Prospective Study of Withdrawal of Antiviral therapy in Patients with Chronic Hepatitis B after Prolonged Virological Response
Naveen Gara # 1 , Michele M Tana # 2 , Meera Kattapuram 3 , Sungyoung Auh 4 , Lauren Sullivan 3 , Nancy Fryzek 3 , Mary Walter 4 , Regina Umarova 3 , Xiongce Zhao 5 , Gavin Cloherty 6 , Edward Doo 3 , Theo Heller 3 , T Jake Liang 3 , Marc G Ghany 3
Affiliations
Affiliations
1
Gastroenterology & Liver Institute, Escondido, CA, USA.
2
University of California San Francisco School of Medicine, San Francisco, CA, USA.
3
Liver Diseases Branch, National Institute of Diabetes and Digestive and Kidney Diseases, National Institutes of Health, Bethesda, MD, USA.
4
Clinical Core, National Institute of Diabetes and Digestive and Kidney Diseases, National Institutes of Health, Bethesda, MD, USA.
5
Office of the Director, National Institute of Diabetes and Digestive and Kidney Diseases, National Institutes of Health, Bethesda, MD, USA.
6
Abbott Diagnostics, Abbott Park, IL, USA.
#
Contributed equally.
PMID: 34558806 DOI: 10.1002/hep4.1761
Abstract
Nucleoside analogue (NA) therapy for chronic hepatitis B (CHB) is associated with improved clinical outcomes, but usually requires long-term use. Whether treatment can be safely withdrawn and the factors associated with post-withdrawal outcome are not well defined. To assess long-term outcomes after stopping antiviral therapy, patients with hepatitis B e antigen (HBeAg)-negative CHB who had received antiviral therapy for 4 or more years with hepatitis B virus (HBV) DNA (≤100 IU/mL) were prospectively withdrawn from antiviral therapy and monitored monthly for the initial 6 months and every 3 months thereafter. Those with clinical relapse were retreated according to severity of relapse. Fifteen patients were withdrawn from lamivudine (4), adefovir (5), or a combination of the two (6) after a mean treatment duration of 8.4 years. The mean age was 45 years, 13 were male, and 8 were initially HBeAg-positive before treatment. After a mean follow-up of 6.6 years, outcomes differed by pretreatment HBeAg status.
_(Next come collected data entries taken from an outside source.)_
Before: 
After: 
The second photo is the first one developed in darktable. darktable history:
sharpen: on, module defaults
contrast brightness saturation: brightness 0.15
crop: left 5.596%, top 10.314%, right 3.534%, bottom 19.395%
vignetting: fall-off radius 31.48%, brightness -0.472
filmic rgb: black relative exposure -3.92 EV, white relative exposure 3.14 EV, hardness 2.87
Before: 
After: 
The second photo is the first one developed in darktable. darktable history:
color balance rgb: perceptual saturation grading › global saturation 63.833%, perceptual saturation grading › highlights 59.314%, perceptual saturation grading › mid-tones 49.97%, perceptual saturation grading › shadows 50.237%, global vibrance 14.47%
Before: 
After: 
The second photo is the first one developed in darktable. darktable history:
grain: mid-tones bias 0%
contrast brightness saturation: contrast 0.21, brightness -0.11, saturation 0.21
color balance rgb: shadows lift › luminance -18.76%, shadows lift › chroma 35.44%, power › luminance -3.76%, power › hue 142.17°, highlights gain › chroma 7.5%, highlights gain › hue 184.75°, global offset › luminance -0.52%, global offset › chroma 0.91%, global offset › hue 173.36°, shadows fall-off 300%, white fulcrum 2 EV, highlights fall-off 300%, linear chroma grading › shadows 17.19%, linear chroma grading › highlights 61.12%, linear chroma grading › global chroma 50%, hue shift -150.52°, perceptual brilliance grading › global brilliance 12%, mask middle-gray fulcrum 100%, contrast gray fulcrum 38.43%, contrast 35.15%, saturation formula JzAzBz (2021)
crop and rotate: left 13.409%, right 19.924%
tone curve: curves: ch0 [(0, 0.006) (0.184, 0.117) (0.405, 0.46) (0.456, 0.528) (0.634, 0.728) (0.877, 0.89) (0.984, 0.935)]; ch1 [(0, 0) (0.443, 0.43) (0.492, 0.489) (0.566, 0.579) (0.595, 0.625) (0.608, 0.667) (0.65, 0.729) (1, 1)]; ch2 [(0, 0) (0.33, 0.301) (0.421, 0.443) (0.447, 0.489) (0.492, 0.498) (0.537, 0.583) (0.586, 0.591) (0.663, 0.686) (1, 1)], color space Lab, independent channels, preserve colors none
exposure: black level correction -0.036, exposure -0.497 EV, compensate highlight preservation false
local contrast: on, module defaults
All patients who were HBeAg+ before treatment experienced virological relapse (8 of 8); 6 of 8 experienced clinical relapse; 4 of 8 had ALT flares; 5 of 8 required re-initiation of treatment, one of whom cleared hepatitis B surface antigen (HBsAg); and 3 of 8 remained off treatment, one of whom cleared HBsAg. In contrast, 4 of 7 patients who were HBeAg-negative before treatment experienced virological relapse, 3 of 7 experienced clinical relapse, and 1 of 7 had an alanine aminotransferase (ALT) flare. None restarted treatment, and 4 of 7 cleared HBsAg. Low pre-withdrawal HBsAg level was predictive of HBsAg loss. Conclusion: NA therapy can be safely withdrawn with long-term remission and high rates of HBsAg loss in most HBeAg-negative patients without cirrhosis. Patients who were initially HBeAg+ should not be withdrawn from treatment, because clinical relapse was frequent and often severe.